*What the exercise asks*. Without the pictures, copy the entries below word for word.

(Data excerpts)
Start of Block
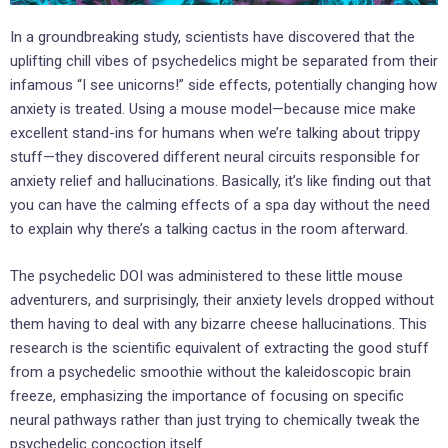
In a groundbreaking study, scientists have discovered that the
uplifting chill vibes of psychedelics might be separated from their
infamous “I see unicorns!” side effects, potentially changing how
anxiety is treated. Using a mouse model—because mice make
excellent stand-ins for humans when we’re talking about trippy
stuff—they discovered different neural circuits responsible for
anxiety relief and hallucinations. Basically, it’s like finding out that
you can have the calming effects of a spa day without the need
to explain why there’s a talking cactus in the room afterward.
The psychedelic DOI was administered to these little mouse
adventurers, and surprisingly, their anxiety levels dropped without
them having to deal with any bizarre cheese hallucinations. This
research is the scientific equivalent of extracting the good stuff
from a psychedelic smoothie without the kaleidoscopic brain
freeze, emphasizing the importance of focusing on specific
neural pathways rather than just trying to chemically tweak the
psychedelic concoction itself.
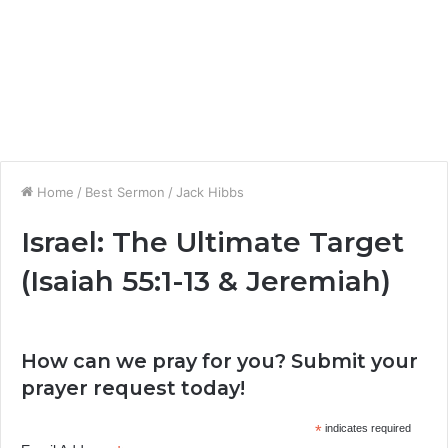
Home
/
Best Sermon
/
Jack Hibbs
Israel: The Ultimate Target
(Isaiah 55:1-13 & Jeremiah)
How can we pray for you? Submit your
prayer request today!
*
indicates required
End of Block
*Output for this task*.
In a groundbreaking study, scientists have discovered that the
uplifting chill vibes of psychedelics might be separated from their
infamous “I see unicorns!” side effects, potentially changing how
anxiety is treated. Using a mouse model—because mice make
excellent stand-ins for humans when we’re talking about trippy
stuff—they discovered different neural circuits responsible for
anxiety relief and hallucinations. Basically, it’s like finding out that
you can have the calming effects of a spa day without the need
to explain why there’s a talking cactus in the room afterward.
The psychedelic DOI was administered to these little mouse
adventurers, and surprisingly, their anxiety levels dropped without
them having to deal with any bizarre cheese hallucinations. This
research is the scientific equivalent of extracting the good stuff
from a psychedelic smoothie without the kaleidoscopic brain
freeze, emphasizing the importance of focusing on specific
neural pathways rather than just trying to chemically tweak the
psychedelic concoction itself.
Home
/
Best Sermon
/
Jack Hibbs
Israel: The Ultimate Target
(Isaiah 55:1-13 & Jeremiah)
How can we pray for you? Submit your
prayer request today!
*
indicates required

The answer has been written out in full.